The researchers calculated that the chances of getting an eating disorder were lower than average for girls who attended schools where only a quarter of pupils were female and only a quarter of parents had a higher education, at 1.3%. Odds were higher for girls where three-quarters of pupils were female and three-quarters of parents had a higher education, at 3.3%.

How did the researchers interpret the results?

The researchers said this was the first study to establish that school characteristics explained some of the differences in rates of eating disorders between schools.

"On average a young woman, regardless of her own background, is more likely to develop an eating disorder if she attends a school with a higher proportion of girls or of children of highly educated parents," they say.

They say that possible explanations include "the idea of ED [eating disorders] being contagious", so schools where some pupils have eating disorders are likely to see the disorder spread through peer pressure, but also that "schools' expectations around achievement" might play a part.

"Schools with more students from more educated families may have higher aspirations and exert greater demands on their students.
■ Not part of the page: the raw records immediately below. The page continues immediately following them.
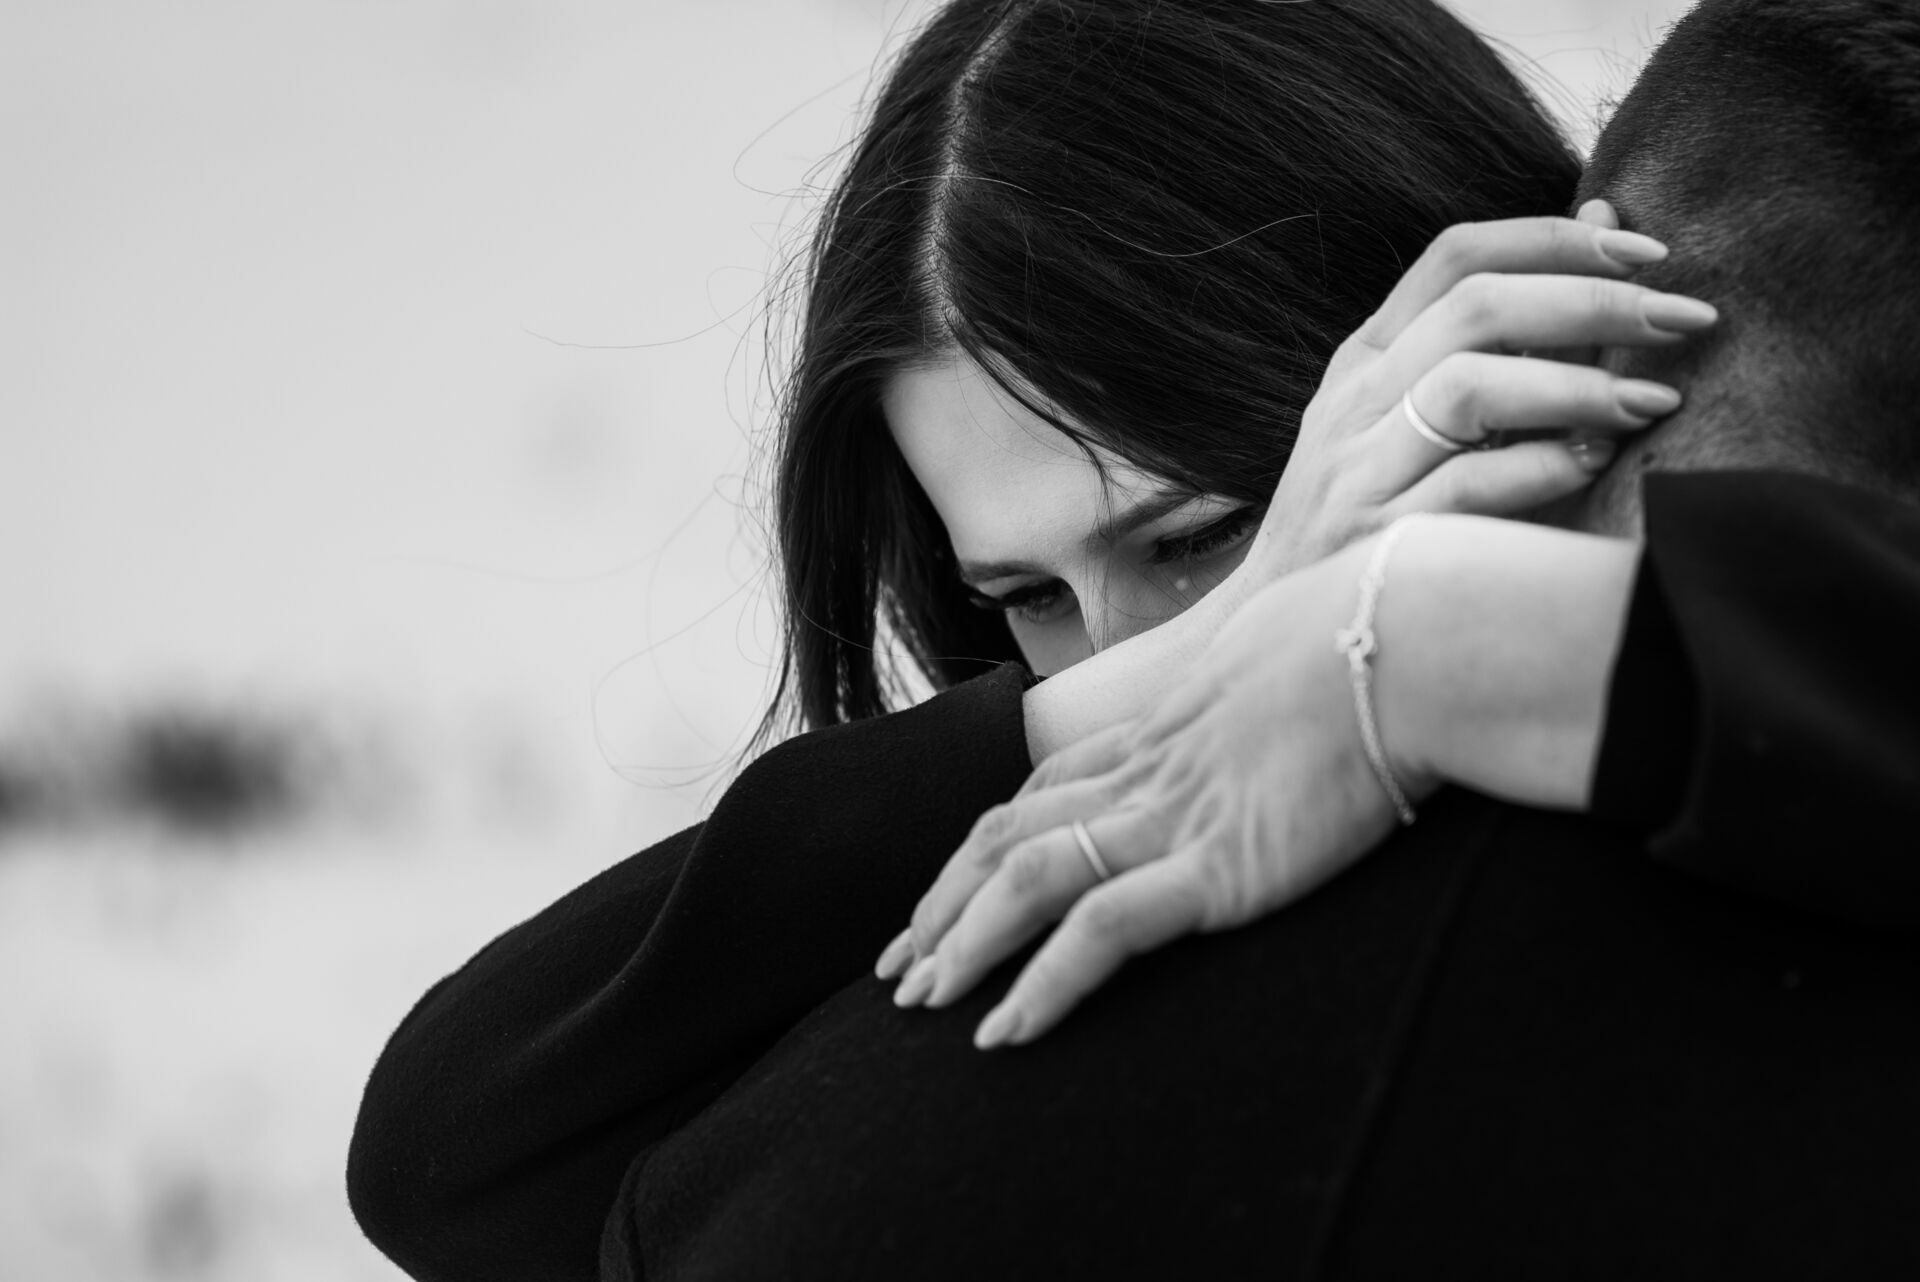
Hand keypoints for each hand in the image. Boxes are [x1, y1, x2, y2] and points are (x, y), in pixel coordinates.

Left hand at [886, 537, 1395, 1045]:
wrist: (1418, 639)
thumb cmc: (1381, 644)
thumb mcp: (1303, 672)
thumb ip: (1273, 707)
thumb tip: (1305, 719)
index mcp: (1162, 730)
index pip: (1039, 793)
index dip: (978, 850)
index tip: (943, 899)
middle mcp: (1148, 774)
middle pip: (1004, 835)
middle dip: (940, 903)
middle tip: (895, 969)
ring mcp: (1176, 818)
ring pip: (1024, 879)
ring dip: (962, 944)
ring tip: (919, 1005)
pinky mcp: (1218, 866)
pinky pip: (1099, 932)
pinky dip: (1040, 985)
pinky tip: (1002, 1033)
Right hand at [1019, 206, 1710, 778]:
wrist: (1273, 640)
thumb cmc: (1370, 521)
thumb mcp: (1413, 413)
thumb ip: (1511, 331)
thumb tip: (1610, 219)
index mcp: (1366, 359)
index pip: (1456, 256)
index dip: (1556, 238)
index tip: (1648, 250)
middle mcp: (1355, 403)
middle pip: (1477, 308)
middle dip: (1594, 302)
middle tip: (1686, 319)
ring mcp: (1358, 471)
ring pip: (1468, 386)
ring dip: (1575, 385)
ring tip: (1654, 402)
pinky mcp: (1374, 543)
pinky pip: (1466, 488)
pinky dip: (1539, 467)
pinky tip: (1593, 463)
This may encourage perfectionism, which is strongly associated with eating disorders," they say. This means that, "An aspirational school culture may inadvertently lead to increased rates of eating disorder."
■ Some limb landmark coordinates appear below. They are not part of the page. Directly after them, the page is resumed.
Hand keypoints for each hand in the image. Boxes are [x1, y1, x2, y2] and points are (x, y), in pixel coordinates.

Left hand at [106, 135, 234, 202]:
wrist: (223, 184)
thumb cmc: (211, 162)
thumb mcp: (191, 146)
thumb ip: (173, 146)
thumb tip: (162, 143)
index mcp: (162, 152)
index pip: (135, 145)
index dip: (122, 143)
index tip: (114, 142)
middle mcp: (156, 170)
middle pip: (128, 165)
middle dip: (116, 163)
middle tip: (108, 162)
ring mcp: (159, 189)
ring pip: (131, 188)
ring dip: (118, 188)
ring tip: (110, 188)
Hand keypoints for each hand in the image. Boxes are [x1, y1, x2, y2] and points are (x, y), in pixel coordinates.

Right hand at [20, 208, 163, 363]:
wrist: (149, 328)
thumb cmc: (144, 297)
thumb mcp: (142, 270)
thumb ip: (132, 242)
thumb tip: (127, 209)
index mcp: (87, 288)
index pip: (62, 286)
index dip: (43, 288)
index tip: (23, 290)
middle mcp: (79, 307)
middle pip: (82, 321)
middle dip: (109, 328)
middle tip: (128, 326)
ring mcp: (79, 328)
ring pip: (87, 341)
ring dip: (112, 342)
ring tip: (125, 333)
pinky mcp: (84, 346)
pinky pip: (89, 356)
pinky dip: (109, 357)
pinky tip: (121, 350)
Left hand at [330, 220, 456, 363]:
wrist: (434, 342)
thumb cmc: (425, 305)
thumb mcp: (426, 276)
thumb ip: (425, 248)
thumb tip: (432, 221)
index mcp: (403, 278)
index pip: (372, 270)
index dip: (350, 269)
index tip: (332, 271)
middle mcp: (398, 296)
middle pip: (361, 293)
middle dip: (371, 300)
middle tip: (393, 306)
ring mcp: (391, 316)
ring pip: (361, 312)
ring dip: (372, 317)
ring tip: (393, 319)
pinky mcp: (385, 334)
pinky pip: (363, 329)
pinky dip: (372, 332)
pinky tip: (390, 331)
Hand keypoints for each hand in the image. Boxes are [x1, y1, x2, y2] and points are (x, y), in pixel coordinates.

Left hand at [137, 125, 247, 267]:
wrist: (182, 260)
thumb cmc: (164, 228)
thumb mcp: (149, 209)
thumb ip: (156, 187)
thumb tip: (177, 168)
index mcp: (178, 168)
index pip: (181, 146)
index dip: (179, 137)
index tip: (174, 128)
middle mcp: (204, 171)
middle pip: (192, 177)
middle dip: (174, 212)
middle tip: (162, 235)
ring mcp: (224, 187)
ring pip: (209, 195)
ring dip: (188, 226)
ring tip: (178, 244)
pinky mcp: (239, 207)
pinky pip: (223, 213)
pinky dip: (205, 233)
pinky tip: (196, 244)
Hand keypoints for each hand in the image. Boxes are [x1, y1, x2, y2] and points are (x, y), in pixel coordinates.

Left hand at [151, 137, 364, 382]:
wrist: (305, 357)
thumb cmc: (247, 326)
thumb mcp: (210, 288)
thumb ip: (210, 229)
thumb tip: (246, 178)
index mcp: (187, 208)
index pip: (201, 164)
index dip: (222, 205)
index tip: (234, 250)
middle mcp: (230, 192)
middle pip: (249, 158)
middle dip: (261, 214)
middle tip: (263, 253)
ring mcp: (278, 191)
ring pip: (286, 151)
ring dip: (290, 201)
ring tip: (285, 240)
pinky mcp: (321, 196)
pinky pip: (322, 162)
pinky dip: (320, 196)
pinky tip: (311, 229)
Eating disorders are fairly common among adolescent girls, and can take a terrible toll on health that lasts throughout life. They affect bone strength and fertility, and are hard to treat and recover from.

Researching factors that might affect the risk of getting an eating disorder is important, and this study is a helpful first step in looking at ways in which schools could reduce that risk.

But this study can only tell us so much. Researchers already know that girls are more prone to eating disorders than boys and eating disorders are more common among girls whose parents have a higher education level.

What this study adds is that these things might have a cultural effect on a whole school environment, beyond the effect on individual girls with highly educated parents.

The study does not tell us the mechanisms behind the increased risk they found. As the researchers note, it could be that parents with a higher education are more likely to spot and seek help if their child gets an eating disorder.

As the figures in the study include attendance at an eating disorder clinic, as well as actual diagnoses of eating disorders, this is important. It could be that parents at some schools are more aware of eating disorder clinics than others and more likely to make use of them.

It's tempting for the media to look for a scapegoat – in the Mail Online's case, "pushy parents" – to explain the findings. But the truth is that we just don't know.

It would be sad if schools where girls are encouraged to aspire to success were criticised for inadvertently causing eating disorders. Eating disorders are very complex, with many potential interacting causes. It's not helpful to pin the blame on parents or schools who are doing their best to help their children.

If you, or someone you know, may have an eating disorder, it's important to seek help quickly. Talk to your GP or get in touch with a charity like Beat, which supports people with eating disorders.